Endlose Geradeausstücke auf abgesperrten Landstraßen, die lediglich durch zwei Schikanen getrennt werden, und eine nicht minder unaufhörlich erscheinende Vollgaspassage gen Arnage: Die über sechs Kilometer lange Hunaudières-Geraden und die entartete Parabolika nach der Mulsanne-Kurve, welche die Nadel auf dem Tachometer stets ans Limit pirschen, sind ein unverwechselbares Charakteristikum für den Circuit de la Sarthe. Ergo spielen hohe Geschwindigkeiten bekanntlich seit jeher eine zentrale Rolle bei den 24 Stunden von Le Mans.

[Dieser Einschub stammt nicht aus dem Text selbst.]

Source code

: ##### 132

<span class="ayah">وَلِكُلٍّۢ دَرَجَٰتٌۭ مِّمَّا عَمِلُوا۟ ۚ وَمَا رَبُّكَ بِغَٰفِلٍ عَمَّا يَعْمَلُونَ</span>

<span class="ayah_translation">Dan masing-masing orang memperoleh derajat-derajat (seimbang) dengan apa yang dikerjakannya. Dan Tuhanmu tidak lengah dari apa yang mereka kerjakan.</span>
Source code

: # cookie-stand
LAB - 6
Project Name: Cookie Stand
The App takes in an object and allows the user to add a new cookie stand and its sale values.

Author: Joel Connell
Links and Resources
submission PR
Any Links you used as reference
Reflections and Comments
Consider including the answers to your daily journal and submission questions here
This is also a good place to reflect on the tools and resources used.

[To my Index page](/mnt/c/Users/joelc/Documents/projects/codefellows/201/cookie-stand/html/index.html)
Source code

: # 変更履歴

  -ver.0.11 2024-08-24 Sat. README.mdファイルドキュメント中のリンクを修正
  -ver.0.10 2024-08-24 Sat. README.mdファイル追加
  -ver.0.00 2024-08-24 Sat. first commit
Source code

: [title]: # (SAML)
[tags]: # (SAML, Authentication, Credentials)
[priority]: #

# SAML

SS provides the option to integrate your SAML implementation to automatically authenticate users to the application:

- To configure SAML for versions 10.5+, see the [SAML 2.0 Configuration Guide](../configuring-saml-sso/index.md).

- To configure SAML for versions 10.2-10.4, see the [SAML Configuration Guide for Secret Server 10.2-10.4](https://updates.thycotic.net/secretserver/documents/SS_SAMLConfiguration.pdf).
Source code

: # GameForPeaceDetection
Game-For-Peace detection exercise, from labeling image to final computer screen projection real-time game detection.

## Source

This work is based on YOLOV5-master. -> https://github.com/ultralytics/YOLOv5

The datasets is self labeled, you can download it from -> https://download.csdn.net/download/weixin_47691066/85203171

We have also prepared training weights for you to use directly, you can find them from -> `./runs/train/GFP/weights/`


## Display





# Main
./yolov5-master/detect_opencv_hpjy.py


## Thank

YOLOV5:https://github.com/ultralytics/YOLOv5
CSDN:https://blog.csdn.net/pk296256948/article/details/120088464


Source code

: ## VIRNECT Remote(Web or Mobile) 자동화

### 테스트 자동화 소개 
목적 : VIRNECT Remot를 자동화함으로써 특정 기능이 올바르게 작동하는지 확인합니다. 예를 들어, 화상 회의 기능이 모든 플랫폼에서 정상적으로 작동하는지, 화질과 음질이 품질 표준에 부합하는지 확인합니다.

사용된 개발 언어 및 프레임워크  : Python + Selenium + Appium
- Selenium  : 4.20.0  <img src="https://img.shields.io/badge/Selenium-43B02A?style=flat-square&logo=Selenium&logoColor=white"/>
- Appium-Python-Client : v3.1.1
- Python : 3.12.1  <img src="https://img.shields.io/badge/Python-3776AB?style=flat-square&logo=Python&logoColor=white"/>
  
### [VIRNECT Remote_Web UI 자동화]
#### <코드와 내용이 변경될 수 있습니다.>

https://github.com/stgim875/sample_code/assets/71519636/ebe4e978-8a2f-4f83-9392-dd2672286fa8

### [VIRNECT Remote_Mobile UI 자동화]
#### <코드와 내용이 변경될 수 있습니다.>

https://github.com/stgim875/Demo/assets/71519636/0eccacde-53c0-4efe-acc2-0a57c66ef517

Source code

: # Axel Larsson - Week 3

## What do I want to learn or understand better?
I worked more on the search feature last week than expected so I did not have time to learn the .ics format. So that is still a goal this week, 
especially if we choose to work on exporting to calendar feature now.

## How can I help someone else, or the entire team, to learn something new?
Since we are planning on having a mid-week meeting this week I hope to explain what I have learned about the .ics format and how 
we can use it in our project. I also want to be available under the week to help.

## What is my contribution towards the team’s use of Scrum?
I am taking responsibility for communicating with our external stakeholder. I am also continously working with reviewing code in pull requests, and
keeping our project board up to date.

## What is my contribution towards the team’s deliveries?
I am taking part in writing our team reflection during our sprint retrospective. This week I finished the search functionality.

Dem sind sich logischerweise auch die Protagonisten bewusst, weshalb die Akteure bereits in Le Castellet sporadisch auf die Höchstgeschwindigkeiten ihrer Boliden schielten. Die moderne Teststrecke in der Provence, wo an sämtlichen Ecken und Enden Messgeräte installiert sind, um allerorten Messwerte über die Fahrzeuge zu sammeln, war bereits Schauplatz der LMS-Probefahrten im März und des Saisonauftaktes selbiger Meisterschaft. Folglich liegen bereits erste Daten zur Standortbestimmung in puncto Geschwindigkeit vor, die unter Umständen bereits einige Aufschlüsse hinsichtlich des anstehenden Le-Mans-Testtags diesen Sonntag antizipieren.

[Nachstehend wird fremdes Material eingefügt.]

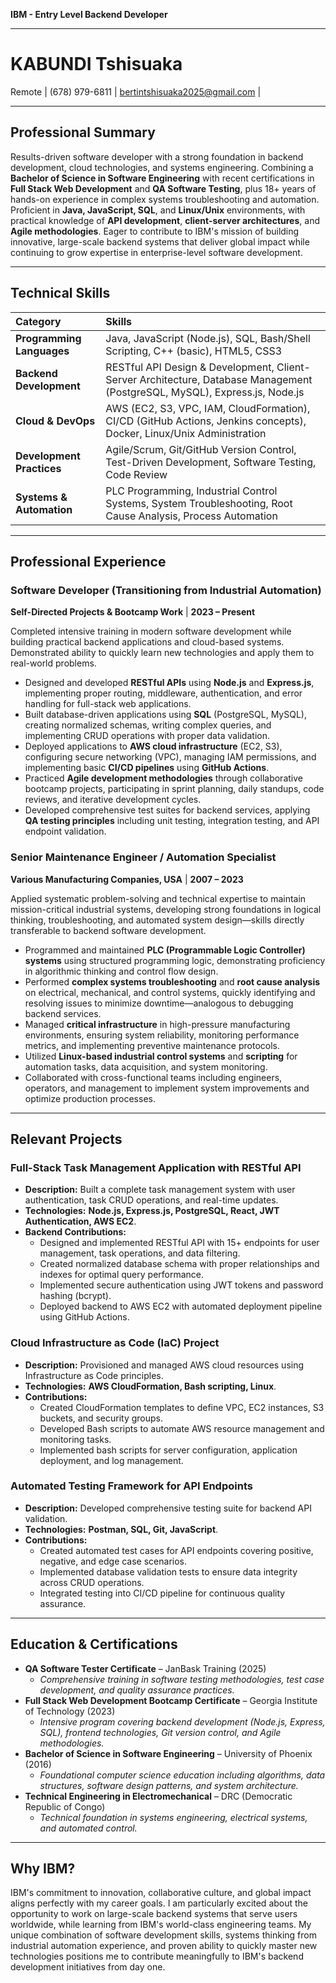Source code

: **IBM - Entry Level Backend Developer**

---

# KABUNDI Tshisuaka
Remote | (678) 979-6811 | bertintshisuaka2025@gmail.com | 

---

## Professional Summary

Results-driven software developer with a strong foundation in backend development, cloud technologies, and systems engineering. Combining a **Bachelor of Science in Software Engineering** with recent certifications in **Full Stack Web Development** and **QA Software Testing**, plus 18+ years of hands-on experience in complex systems troubleshooting and automation. Proficient in **Java, JavaScript, SQL**, and **Linux/Unix** environments, with practical knowledge of **API development**, **client-server architectures**, and **Agile methodologies**. Eager to contribute to IBM's mission of building innovative, large-scale backend systems that deliver global impact while continuing to grow expertise in enterprise-level software development.

---

## Technical Skills

| Category | Skills |
| :--- | :--- |
| **Programming Languages** | Java, JavaScript (Node.js), SQL, Bash/Shell Scripting, C++ (basic), HTML5, CSS3 |
| **Backend Development** | RESTful API Design & Development, Client-Server Architecture, Database Management (PostgreSQL, MySQL), Express.js, Node.js |
| **Cloud & DevOps** | AWS (EC2, S3, VPC, IAM, CloudFormation), CI/CD (GitHub Actions, Jenkins concepts), Docker, Linux/Unix Administration |
| **Development Practices** | Agile/Scrum, Git/GitHub Version Control, Test-Driven Development, Software Testing, Code Review |
| **Systems & Automation** | PLC Programming, Industrial Control Systems, System Troubleshooting, Root Cause Analysis, Process Automation |

---

## Professional Experience

### Software Developer (Transitioning from Industrial Automation)
**Self-Directed Projects & Bootcamp Work** | **2023 – Present**

Completed intensive training in modern software development while building practical backend applications and cloud-based systems. Demonstrated ability to quickly learn new technologies and apply them to real-world problems.

*   Designed and developed **RESTful APIs** using **Node.js** and **Express.js**, implementing proper routing, middleware, authentication, and error handling for full-stack web applications.
*   Built database-driven applications using **SQL** (PostgreSQL, MySQL), creating normalized schemas, writing complex queries, and implementing CRUD operations with proper data validation.
*   Deployed applications to **AWS cloud infrastructure** (EC2, S3), configuring secure networking (VPC), managing IAM permissions, and implementing basic **CI/CD pipelines** using **GitHub Actions**.
*   Practiced **Agile development methodologies** through collaborative bootcamp projects, participating in sprint planning, daily standups, code reviews, and iterative development cycles.
*   Developed comprehensive test suites for backend services, applying **QA testing principles** including unit testing, integration testing, and API endpoint validation.

### Senior Maintenance Engineer / Automation Specialist
**Various Manufacturing Companies, USA** | **2007 – 2023**

Applied systematic problem-solving and technical expertise to maintain mission-critical industrial systems, developing strong foundations in logical thinking, troubleshooting, and automated system design—skills directly transferable to backend software development.

*   Programmed and maintained **PLC (Programmable Logic Controller) systems** using structured programming logic, demonstrating proficiency in algorithmic thinking and control flow design.
*   Performed **complex systems troubleshooting** and **root cause analysis** on electrical, mechanical, and control systems, quickly identifying and resolving issues to minimize downtime—analogous to debugging backend services.
*   Managed **critical infrastructure** in high-pressure manufacturing environments, ensuring system reliability, monitoring performance metrics, and implementing preventive maintenance protocols.
*   Utilized **Linux-based industrial control systems** and **scripting** for automation tasks, data acquisition, and system monitoring.
*   Collaborated with cross-functional teams including engineers, operators, and management to implement system improvements and optimize production processes.

---

## Relevant Projects

### Full-Stack Task Management Application with RESTful API
*   **Description:** Built a complete task management system with user authentication, task CRUD operations, and real-time updates.
*   **Technologies:** **Node.js, Express.js, PostgreSQL, React, JWT Authentication, AWS EC2**.
*   **Backend Contributions:** 
    *   Designed and implemented RESTful API with 15+ endpoints for user management, task operations, and data filtering.
    *   Created normalized database schema with proper relationships and indexes for optimal query performance.
    *   Implemented secure authentication using JWT tokens and password hashing (bcrypt).
    *   Deployed backend to AWS EC2 with automated deployment pipeline using GitHub Actions.

### Cloud Infrastructure as Code (IaC) Project
*   **Description:** Provisioned and managed AWS cloud resources using Infrastructure as Code principles.
*   **Technologies:** **AWS CloudFormation, Bash scripting, Linux**.
*   **Contributions:**
    *   Created CloudFormation templates to define VPC, EC2 instances, S3 buckets, and security groups.
    *   Developed Bash scripts to automate AWS resource management and monitoring tasks.
    *   Implemented bash scripts for server configuration, application deployment, and log management.

### Automated Testing Framework for API Endpoints
*   **Description:** Developed comprehensive testing suite for backend API validation.
*   **Technologies:** **Postman, SQL, Git, JavaScript**.
*   **Contributions:**
    *   Created automated test cases for API endpoints covering positive, negative, and edge case scenarios.
    *   Implemented database validation tests to ensure data integrity across CRUD operations.
    *   Integrated testing into CI/CD pipeline for continuous quality assurance.

---

## Education & Certifications

*   **QA Software Tester Certificate** – JanBask Training (2025)
    *   *Comprehensive training in software testing methodologies, test case development, and quality assurance practices.*
*   **Full Stack Web Development Bootcamp Certificate** – Georgia Institute of Technology (2023)
    *   *Intensive program covering backend development (Node.js, Express, SQL), frontend technologies, Git version control, and Agile methodologies.*
*   **Bachelor of Science in Software Engineering** – University of Phoenix (2016)
    *   *Foundational computer science education including algorithms, data structures, software design patterns, and system architecture.*
*   **Technical Engineering in Electromechanical** – DRC (Democratic Republic of Congo)
    *   *Technical foundation in systems engineering, electrical systems, and automated control.*

---

## Why IBM?

IBM's commitment to innovation, collaborative culture, and global impact aligns perfectly with my career goals. I am particularly excited about the opportunity to work on large-scale backend systems that serve users worldwide, while learning from IBM's world-class engineering teams. My unique combination of software development skills, systems thinking from industrial automation experience, and proven ability to quickly master new technologies positions me to contribute meaningfully to IBM's backend development initiatives from day one.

Schließlich stellt es keine Seltenheit dar, wenn sich manch Rennflunder auf winkligen Kursen mit Bravour um die Kurven zirkelt, der Pilot in Le Mans jedoch ausschließlich ein Panorama der gegnerischen Heckpartie genießt. Die Ergebnisse vom Aufgalopp in Südfrankreich liefern allerdings in der Königsdisziplin LMP1 ein glasklares Bild: Die Pescarolo-Mannschaft bestimmte bei ihrem Durchmarsch auch auf der sich knapp fast zwei Kilometer erstreckenden Mistral-Geraden das Tempo. Letztlich knackte der Pescarolo-Judd als einziger Wettstreiter die Schallmauer von 300 km/h, wenn auch nur mit Ach und Krach.

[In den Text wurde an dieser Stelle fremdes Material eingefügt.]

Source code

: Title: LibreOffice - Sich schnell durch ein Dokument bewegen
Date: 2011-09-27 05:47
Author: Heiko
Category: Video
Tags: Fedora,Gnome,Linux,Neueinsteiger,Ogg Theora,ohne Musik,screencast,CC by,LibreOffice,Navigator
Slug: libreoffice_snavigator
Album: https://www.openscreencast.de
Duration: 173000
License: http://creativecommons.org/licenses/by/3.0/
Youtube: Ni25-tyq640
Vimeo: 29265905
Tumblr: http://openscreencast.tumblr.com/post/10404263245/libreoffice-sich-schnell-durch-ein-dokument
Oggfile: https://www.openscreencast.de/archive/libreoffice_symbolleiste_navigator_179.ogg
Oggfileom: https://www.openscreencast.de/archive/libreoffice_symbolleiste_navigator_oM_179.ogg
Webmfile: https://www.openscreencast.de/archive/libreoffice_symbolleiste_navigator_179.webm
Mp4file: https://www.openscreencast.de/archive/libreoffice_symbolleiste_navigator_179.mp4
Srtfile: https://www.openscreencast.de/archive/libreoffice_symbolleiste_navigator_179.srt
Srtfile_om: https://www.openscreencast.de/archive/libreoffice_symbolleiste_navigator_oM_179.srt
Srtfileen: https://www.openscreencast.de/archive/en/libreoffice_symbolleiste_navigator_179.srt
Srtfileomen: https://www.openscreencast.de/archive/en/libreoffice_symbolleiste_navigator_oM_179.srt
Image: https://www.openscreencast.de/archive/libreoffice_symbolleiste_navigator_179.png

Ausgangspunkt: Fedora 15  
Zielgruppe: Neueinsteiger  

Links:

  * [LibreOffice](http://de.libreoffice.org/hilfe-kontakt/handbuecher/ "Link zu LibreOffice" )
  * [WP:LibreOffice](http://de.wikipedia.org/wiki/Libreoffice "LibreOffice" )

Im Gegensatz zur Konkurrenz: Jene war von dem Knall noch meilenweit entfernt. Als flottester Verfolger wagte sich bloß der Zytek 09SC mit 297,5 km/ an besagte Marke heran. Bei Rebellion Racing mussten sich die Verantwortlichen dagegen noch mehr Eingeständnisse im Hinblick auf das Tempo machen. Die Toyota-Aggregate, verbaut im Lola B10/60 Coupé, bewegten sich bloß im Bereich von 293 bis 295 Kilometer in der Stunde. Dabei handelte es sich aber vergleichsweise um Nuancen in Anbetracht der Resultate von Aston Martin Racing. Das verkorkste Debüt des AMR-One, spiegelte sich auch im Topspeed wider. Der neue Dieseljäger erzielte nur einen Höchstwert von ernüchternden 279 km/h.

Ein direkter Vergleich mit den erreichten Geschwindigkeiten auf der „Route départementale“ D338 in Le Mans erwiese sich an dieser Stelle allerdings nicht als zielführend, da die Messpunkte an vollkommen unterschiedlichen Stellen platziert sind. Demnach kratzten die Löwen im letzten Jahr bereits an der Hürde von 350 km/h. Die Rebellen kämpften wiederum mit der 330-km/h-Latte, während sich die Renner aus dem Hause Aston Martin irgendwo dazwischen tummelten.

Nissan in allen Belangen Klassenprimus

Auf leisen Sohlen startete Nissan seine Invasion auf das Prototypen-Geschäft und demontierte beim Saisonstart nahe der Côte d’Azur die Arrivierten samt und sonders. Das neue Aggregat des japanischen Konstrukteurs überzeugte durch Beständigkeit, schnelle Rundenzeiten und letztlich auch in Sachen Höchstgeschwindigkeit. Als ein enorm relevanter Aspekt entpuppte sich allerdings die Karosserie. Greaves Motorsport verpflanzte seinen Nissan-Antrieb in einem Zytek Z11SN und hatte damit die Nase vorne: 283,5 km/h wurden vermerkt.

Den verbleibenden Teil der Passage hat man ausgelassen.